After graduation I got a little apartment with Allie, only a little further away. We were saving up, hoping to get some land at some point and to maybe build a house on it, though the way things were turning out with the economy I didn't have a lot of hope for that. We were thinking about packing our stuff and moving to one of the cities where the construction and hospital work paid better, locking ourselves into a rat race and hoping we could save cash faster than inflation and take advantage of the next housing crash. A guy and his girl can hope. As long as nothing goes wrong.
When I turned 21, we went out to Frankies, which was one of the dive bars we had around here. I knew some of the guys in there, people older than me I hadn't seen since high school, and after they recognized me and Allie, I ended up joining them for drinks. Unfortunately, there's no respect for a kid and his fresh, pretty girlfriend. One of the guys we drank with made a pass at my girl, groped her ass and then rubbed it in my face telling me I wasn't going to do shit.
So I broke his nose and ruptured his eye, and ended up stomping on his fucking head by the end of it.
The cops packed me up and settled me in the local jail before I was sentenced for aggravated assault and had a permanent mark on my record. It meant that when I got out, even though it was early and for 'good behavior', I'd probably have to stick to construction; the dirtier parts of it.
Nothing wrong with that. Just meant that I'd have to sweat for my money.
What was difficult was the fact that I got upgraded from jail to prison. And prison's a hell of a lot different than jail. In jail, you don't expect too many fights. It's a lot more orderly. Ain't no racial tribes, really.
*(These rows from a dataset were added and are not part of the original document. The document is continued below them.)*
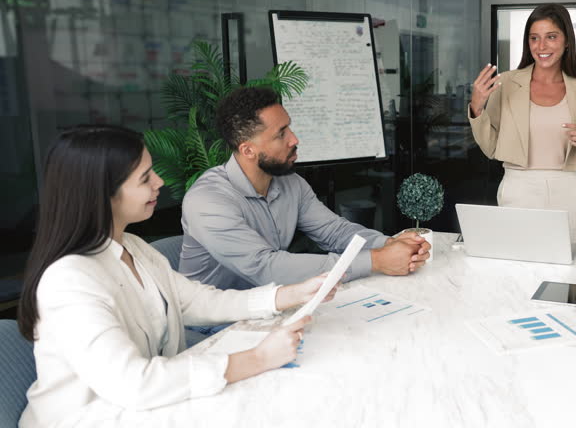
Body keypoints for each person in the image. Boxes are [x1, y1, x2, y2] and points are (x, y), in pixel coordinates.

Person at [17, 125, 339, 427]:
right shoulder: (68, 280)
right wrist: (257, 358)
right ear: (102, 194)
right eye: (145, 178)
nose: (159, 182)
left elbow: (197, 300)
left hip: (144, 410)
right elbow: (135, 383)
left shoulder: (132, 247)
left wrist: (292, 294)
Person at [179, 87, 430, 291]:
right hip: (215, 328)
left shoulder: (290, 182)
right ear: (248, 150)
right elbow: (267, 269)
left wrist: (390, 244)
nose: (294, 139)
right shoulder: (207, 202)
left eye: (289, 127)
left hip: (274, 307)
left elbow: (334, 231)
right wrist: (376, 260)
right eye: (281, 134)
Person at [469, 3, 576, 245]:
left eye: (551, 37)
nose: (541, 46)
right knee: (518, 266)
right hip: (519, 189)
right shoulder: (506, 84)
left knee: (565, 268)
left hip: (568, 191)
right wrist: (477, 108)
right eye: (534, 38)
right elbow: (491, 148)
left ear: (566, 40)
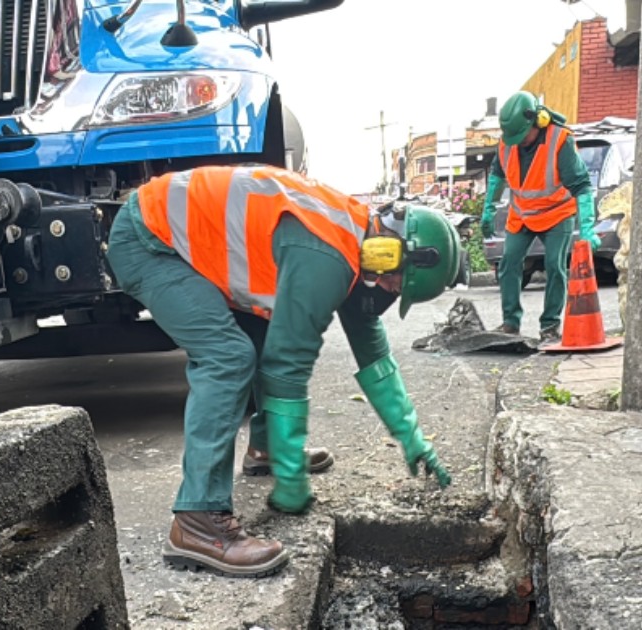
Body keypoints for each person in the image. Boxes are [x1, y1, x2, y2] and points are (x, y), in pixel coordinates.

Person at [105, 164, 456, 577]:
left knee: (262, 333)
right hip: (150, 240)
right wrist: (292, 480)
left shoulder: (355, 240)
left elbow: (372, 351)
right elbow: (287, 366)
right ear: (393, 251)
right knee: (227, 357)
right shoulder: (327, 254)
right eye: (398, 282)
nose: (390, 290)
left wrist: (412, 437)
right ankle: (197, 521)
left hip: (173, 235)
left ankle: (265, 449)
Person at [479, 91, 598, 342]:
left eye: (522, 136)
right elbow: (497, 176)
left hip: (557, 214)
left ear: (538, 122)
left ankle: (549, 326)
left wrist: (587, 226)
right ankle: (510, 323)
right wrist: (488, 209)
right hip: (522, 214)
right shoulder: (508, 142)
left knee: (555, 266)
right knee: (509, 263)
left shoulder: (560, 140)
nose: (518, 142)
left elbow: (581, 185)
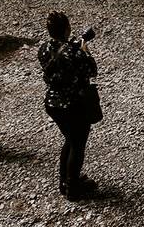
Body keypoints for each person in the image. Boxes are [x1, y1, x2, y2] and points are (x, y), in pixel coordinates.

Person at [37, 11, 98, 200]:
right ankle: (73, 187)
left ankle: (64, 181)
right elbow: (91, 70)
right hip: (73, 103)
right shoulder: (74, 52)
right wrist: (85, 50)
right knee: (77, 145)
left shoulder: (44, 48)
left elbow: (60, 59)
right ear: (66, 28)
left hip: (53, 102)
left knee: (70, 140)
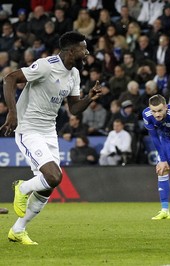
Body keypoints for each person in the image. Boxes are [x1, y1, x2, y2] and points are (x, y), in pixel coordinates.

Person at [0, 31, 102, 245]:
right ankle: (22, 187)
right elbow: (10, 78)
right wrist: (12, 112)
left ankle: (18, 230)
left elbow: (74, 108)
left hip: (48, 131)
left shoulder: (74, 74)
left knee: (47, 186)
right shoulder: (46, 66)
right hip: (28, 128)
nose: (87, 53)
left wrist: (88, 99)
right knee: (54, 176)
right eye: (84, 49)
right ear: (72, 50)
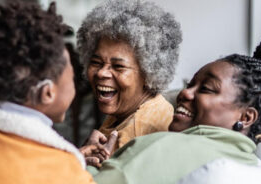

Just a bunch of losers who got caught up in stuff, or were too troubled from all the meth, or tried to rip off others a few too many times, and they've all got to get along since nobody else likes to start trouble where it's comfortable. Prison was more for the real dangerous crowd. The family wasn't rich enough to hire a good lawyer; Aunt Connie told me she begged James for just one more loan but I guess they were too under already. So at first it was five years set up for me.
I had to make sacrifices to stay alive in there. I joined one of the gangs, Lost Boys, made pledges. They tatted my fists and my arms and put teardrops and a knife on my face in black, signaled that I belonged to them for as long as I was in there, since that was what it took to stay alive. It didn't take long for me to learn how to fight better too. You had to. Aryan Brotherhood was vicious in there, and the gang I was in only managed to stay independent because we were willing to get bloody time and again.
Some died.
I consider it lucky that I wasn't ever rounded up in the aftermath of those fights and charged with anything else.
A month in and Allie couldn't take it anymore. I called her with the expensive inmate line that they had, hoping for a bit of consolation maybe. She said she had dreams and that even though she liked me, not loved me, she couldn't waste her life pretending that she could marry a felon.
So she was gone.
And that left only a little sliver of family, half of them not caring whether I got fucked up by a shank, and the other too powerless to do anything about it. Aunt Connie was the only little light in there. She'd call every other month, when she could.